(Information supplied Opens)

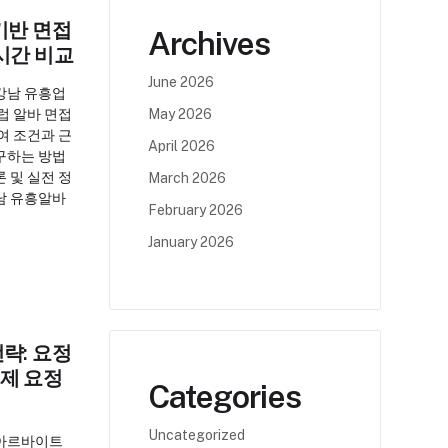
기반 면접
Archives
시간 비교
June 2026
강남 유흥업
럽 알바 면접
May 2026
여 조건과 근
April 2026
구하는 방법
 및 실전 정
March 2026
남 유흥알바
February 2026
January 2026
략: 요정
제 요정
Categories
Uncategorized
 아르바이트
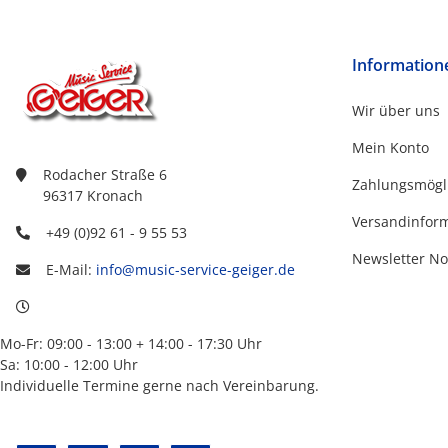
Information
Wir über uns
Mein Konto
Rodacher Straße 6
Zahlungsmögl
96317 Kronach
Versandinfor
+49 (0)92 61 - 9 55 53
Newsletter No
E-Mail:
info@music-service-geiger.de
Mo-Fr: 09:00 - 13:00 + 14:00 - 17:30 Uhr
Sa: 10:00 - 12:00 Uhr
Individuelle Termine gerne nach Vereinbarung.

(Information supplied Closes)

» **What the exercise asks**
Once the pictures are set aside, please output all the data word for word.

» **Answer space**
기반 면접
Archives
시간 비교
June 2026
강남 유흥업
럽 알바 면접
May 2026
여 조건과 근
April 2026
구하는 방법
 및 실전 정
March 2026
남 유흥알바
February 2026
January 2026
략: 요정
제 요정
Categories
Uncategorized
 아르바이트
Information
Wir über uns
Mein Konto
Rodacher Straße 6
Zahlungsmögl
96317 Kronach
Versandinfor
+49 (0)92 61 - 9 55 53
Newsletter No
E-Mail:
info@music-service-geiger.de
Mo-Fr: 09:00 - 13:00 + 14:00 - 17:30 Uhr
Sa: 10:00 - 12:00 Uhr
Individuelle Termine gerne nach Vereinbarung.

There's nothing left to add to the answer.